It is often the case in mathematics, when seemingly unrelated ideas suddenly exhibit curious connections. That’s precisely where beauty lies. Let me share with you a combinatorial identity that recently was presented to me.

For all intergers \(n \geq 0\), it follows

\(\displaystyle \sum_{k=0}^{n}\dbinom{n-k}{k} = F_{n+1}\).

where \(F_{n+1}\) corresponds to the \((n+1)^{th}\) term of the Fibonacci sequence, and the combinatorial number \(\displaystyle \dbinom{n}{k} = \frac{n!}{k!(n-k)!}\) is assumed to be zero for \(n < k\).

Proof

We prove the identity using strong induction.
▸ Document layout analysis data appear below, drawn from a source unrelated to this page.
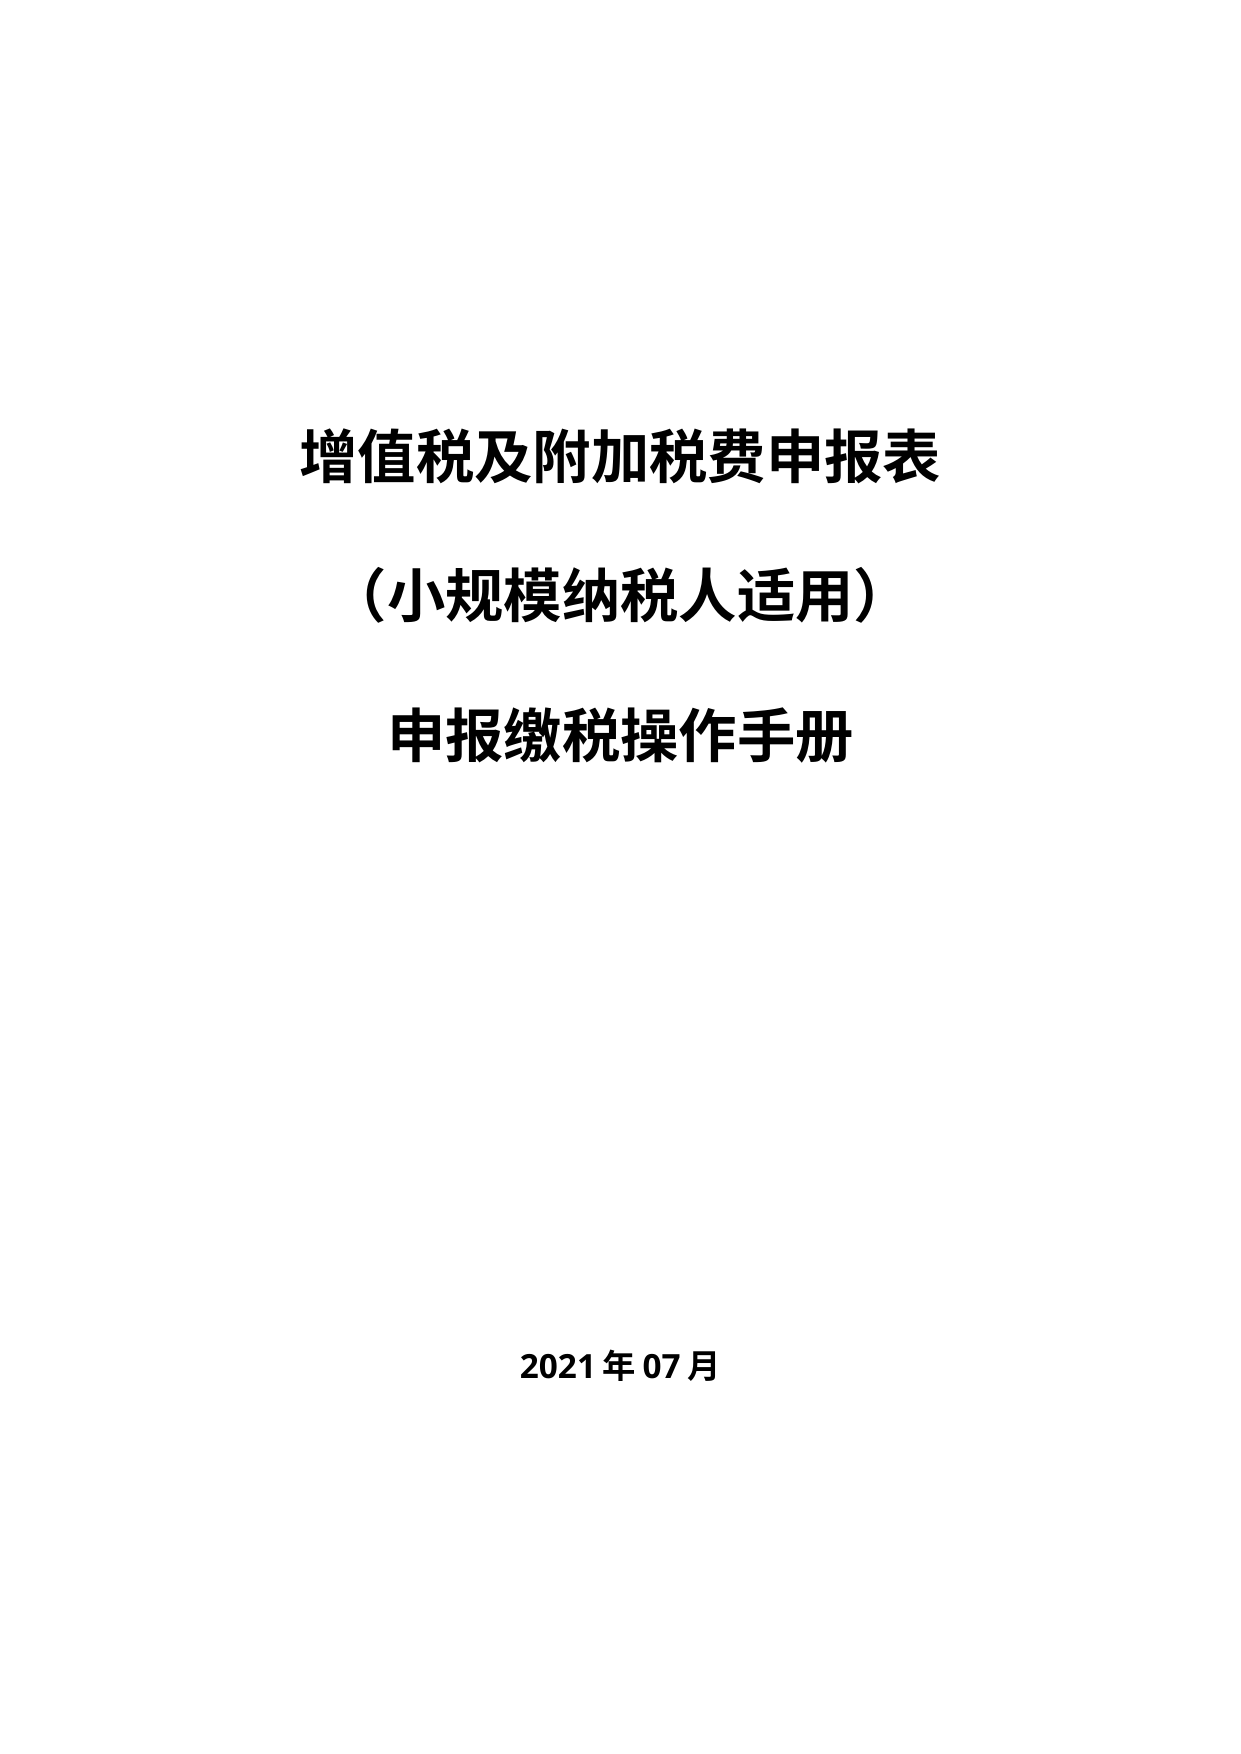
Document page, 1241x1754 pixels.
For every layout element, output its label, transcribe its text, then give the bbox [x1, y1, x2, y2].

text 申报缴税操作手册 [187, 683, 1053, 781]
text 增值税及附加税费申报表 [187, 404, 1053, 501]
text 2021年07月 [187, 1332, 1053, 1397]
text （小规模纳税人适用） [187, 543, 1053, 641]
For the base case, we trivially verify \(\binom{0}{0} = F_1 = 1\).

As inductive step, we assume that the identity holds for all integers \(n'\) such that \(0 \leq n' \leq n\). Then, we want to deduce that our hypothesis implies the identity holds for \(n' = n + 1\). That is,

\(\displaystyle \sum_{k=0}^{n+1}\dbinom{n+1-k}{k} = \dbinom{n+1}{0} + \dbinom{n}{1} + \cdots + \dbinom{0}{n+1} = F_{n+2}\).
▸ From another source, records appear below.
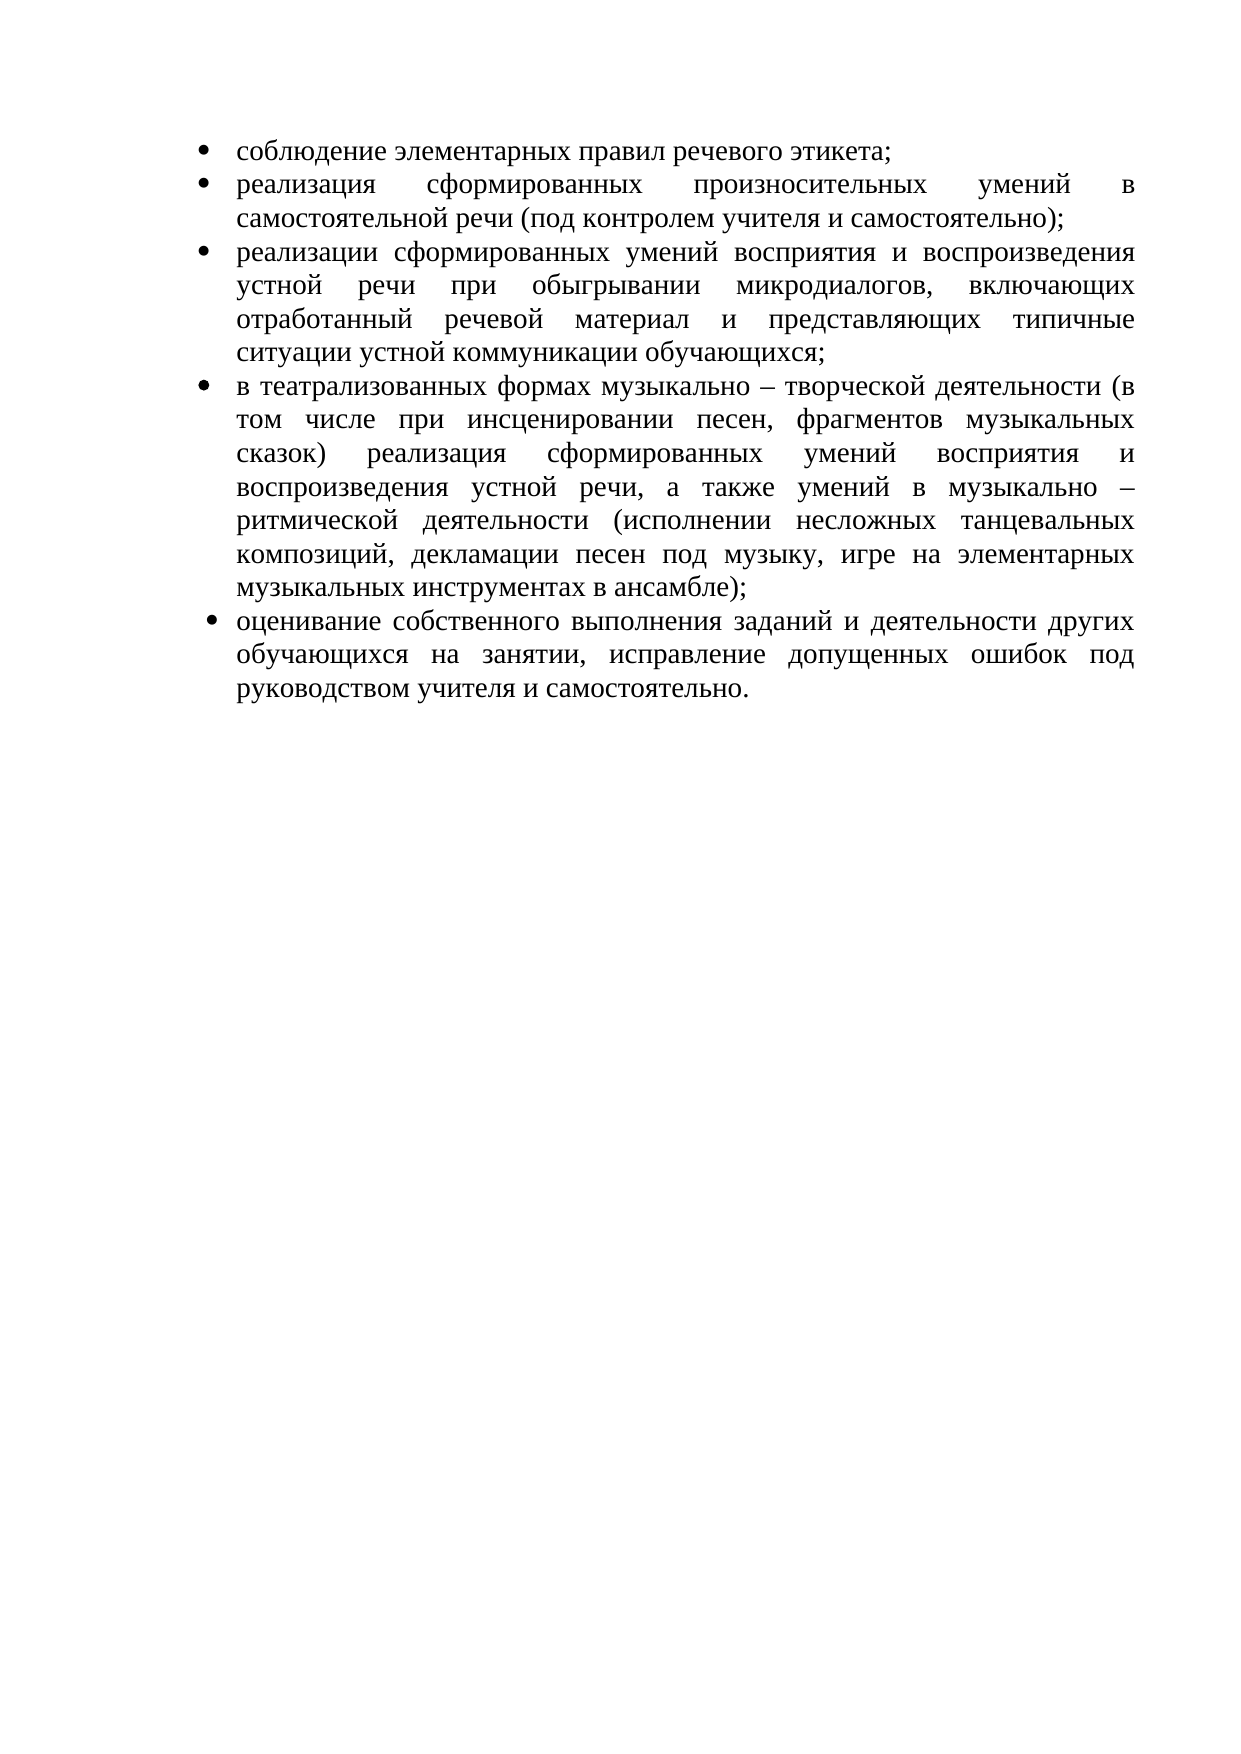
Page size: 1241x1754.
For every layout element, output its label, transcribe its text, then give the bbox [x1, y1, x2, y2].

list реализации сформированных умений восприятия и воспроизведения устной речи при обыгрывании микродиалогов, включающих отработанный речевой материал и представляющих типичные ситуации устной коммуникации обучающихся; [199, 234, 1136, 368]
list оценивание собственного выполнения заданий и деятельности других обучающихся на занятии, исправление допущенных ошибок под руководством учителя и самостоятельно. [207, 603, 1136, 704]
list в театрализованных формах музыкально – творческой деятельности (в том числе при инсценировании песен, фрагментов музыкальных сказок) реализация сформированных умений восприятия и воспроизведения устной речи, а также умений в музыкально – ритмической деятельности (исполнении несложных танцевальных композиций, декламации песен под музыку, игре на элементарных музыкальных инструментах в ансамбле); [199, 368, 1136, 603]
list соблюдение элементарных правил речевого этикета; [199, 133, 1136, 167]
list реализация сформированных произносительных умений в самостоятельной речи (под контролем учителя и самостоятельно); [199, 167, 1136, 234]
We need to consider the “Pascal’s Triangle” formula for combinatorials,

\(\displaystyle \dbinom{n}{k} = \dbinom{n-1}{k} + \dbinom{n-1}{k-1}\).

Thus, by applying this formula to all terms except the first and last ones,

\(\displaystyle \sum_{k=0}^{n+1}\dbinom{n+1-k}{k} = \dbinom{n+1}{0} + \dbinom{n}{1} + \cdots + \dbinom{0}{n+1}\).

\(\displaystyle \sum_{k=0}^{n+1}\dbinom{n+1-k}{k} = \dbinom{n+1}{0} + \left( \dbinom{n-1}{1} + \dbinom{n-1}{0} \right) + \cdots + \dbinom{0}{n+1}\).

\(\displaystyle \sum_{k=0}^{n+1}\dbinom{n+1-k}{k} = \dbinom{n}{0} + \left( \dbinom{n-1}{1} + \dbinom{n-1}{0} \right) + \cdots + \dbinom{0}{n}\).

\(\displaystyle \sum_{k=0}^{n+1}\dbinom{n+1-k}{k} = F_{n+1} + F_{n} = F_{n+2}\).

Therefore, we proved the identity holds for all integers \(n \geq 0\). ∎

Derivation

Although the identity was proved, the avid reader must be wondering how the formula was obtained in first place. To derive the formula we will use one of the most powerful weapons in combinatorics: generating functions.

Let us consider the following ordinary generating function,

\(\displaystyle F(x) = \sum_{n \geq 0} \Big \lbrace \sum_{k=0}^{n}\dbinom{n-k}{k} \Big \rbrace x^n\).

where the coefficient of \(x^n\) in the expansion of \(F(x)\) corresponds to the quantitiy of interest.

\(\displaystyle F(x) = \sum_{n \geq 0} \Big \lbrace \sum_{k=0}^{n}\dbinom{n-k}{k} \Big \rbrace x^n\).

\(\displaystyle F(x) = \sum_{k \geq 0} \Big \lbrace \sum_{n \geq 0} \dbinom{n}{k} x^{n+k} \Big \rbrace\).

\(\displaystyle F(x) = \sum_{n \geq 0} \Big \lbrace \sum_{k \geq 0} \dbinom{n}{k} x^{k} \Big \rbrace x^n\).

\(\displaystyle F(x) = \sum_{n \geq 0} \Big \lbrace \sum_{k = 0}^{n} \dbinom{n}{k} x^{k} \Big \rbrace x^n\).

\(\displaystyle F(x) = \sum_{n \geq 0} (1+x)^n x^n = \sum_{n \geq 0} \left( (1+x) x \right)^n\).

\(\displaystyle F(x) = \frac{1}{1-(1+x)x} = \frac{1}{1-x-x^2}\).

We recognize the last expression as the generating function of the \((n+1)^{th}\) term of the Fibonacci sequence. ∎